PROBLEM REQUIREMENTS:
This exercise calls for an exact copy of the listing, with no pictures kept.

INPUT DATA:
◆ ◆ ◆
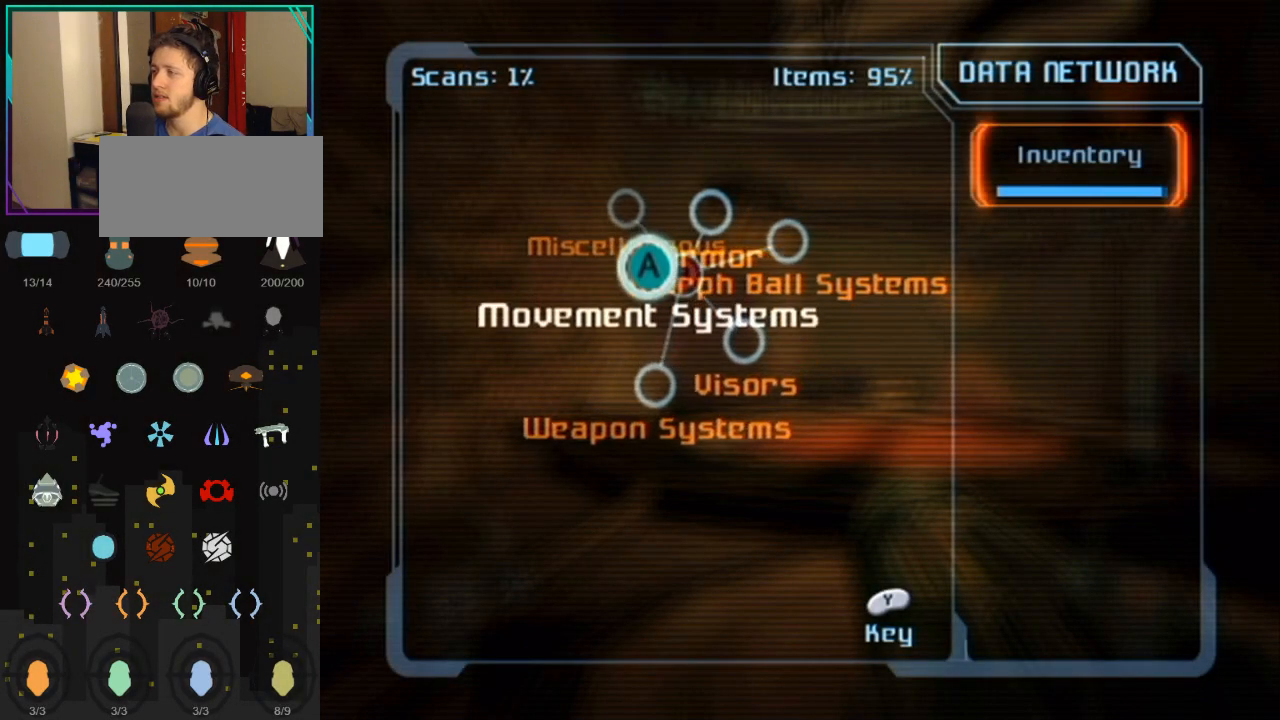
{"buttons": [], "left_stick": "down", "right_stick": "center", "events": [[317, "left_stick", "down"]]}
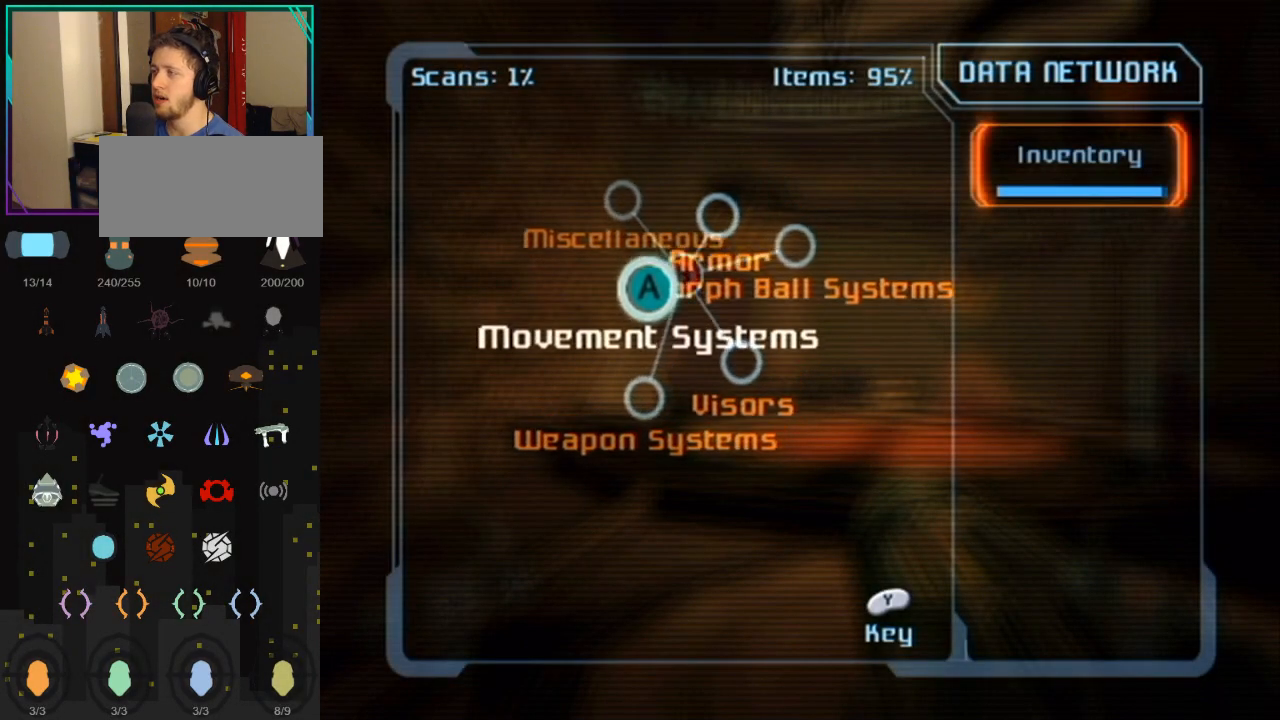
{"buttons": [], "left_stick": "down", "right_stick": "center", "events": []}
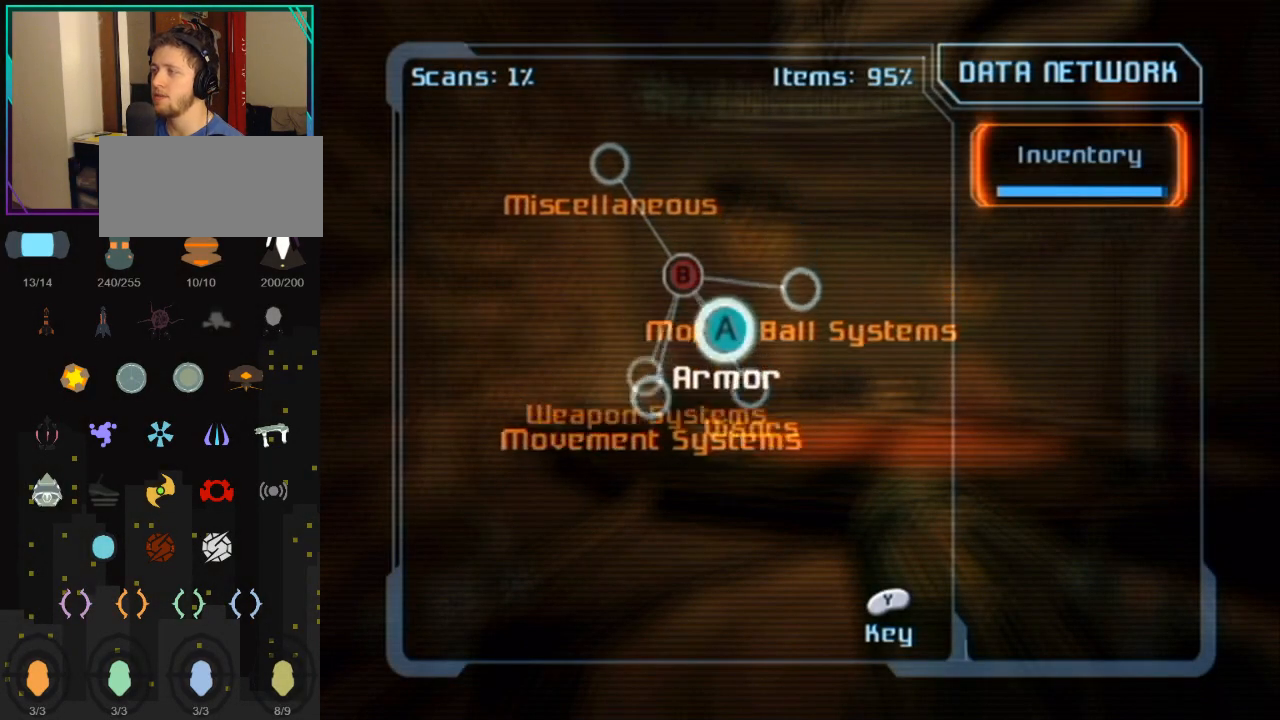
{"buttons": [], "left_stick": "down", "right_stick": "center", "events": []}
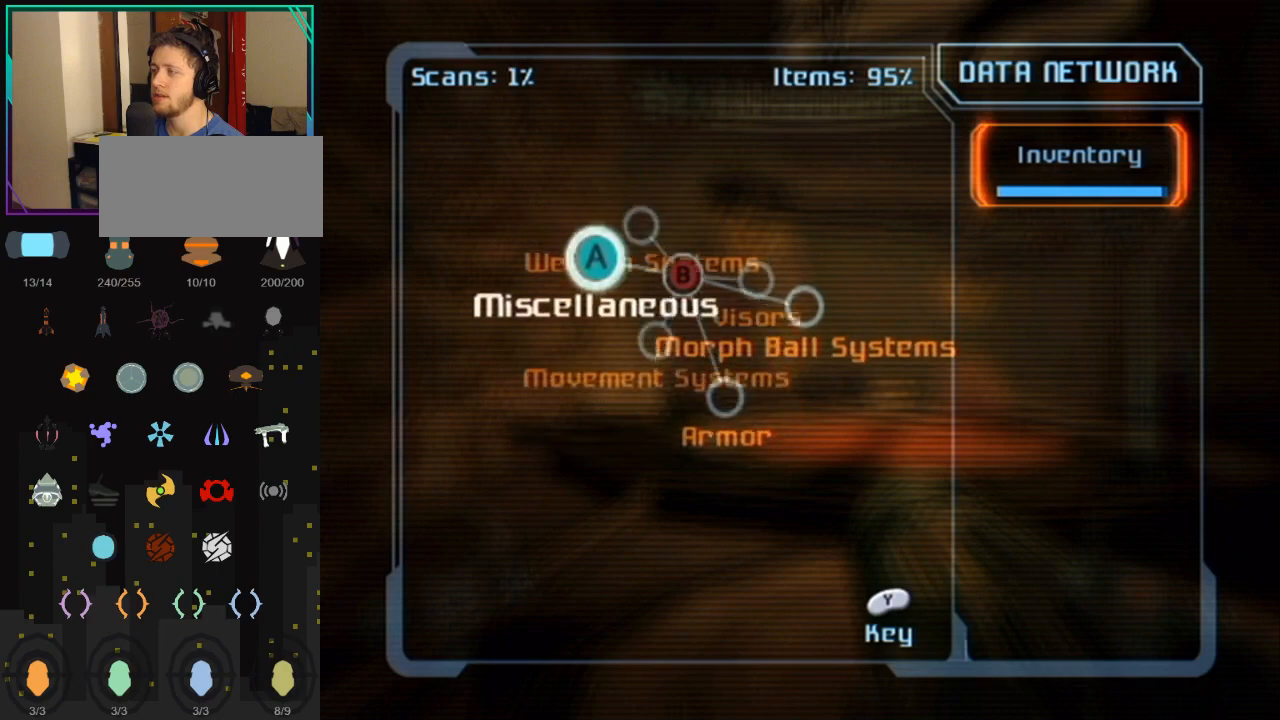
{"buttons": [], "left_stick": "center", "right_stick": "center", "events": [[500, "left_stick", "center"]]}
◆ ◆ ◆
SOLUTION TO THE EXERCISE:
{"buttons": [], "left_stick": "down", "right_stick": "center", "events": [[317, "left_stick", "down"]]}
{"buttons": [], "left_stick": "down", "right_stick": "center", "events": []}
{"buttons": [], "left_stick": "down", "right_stick": "center", "events": []}
{"buttons": [], "left_stick": "center", "right_stick": "center", "events": [[500, "left_stick", "center"]]}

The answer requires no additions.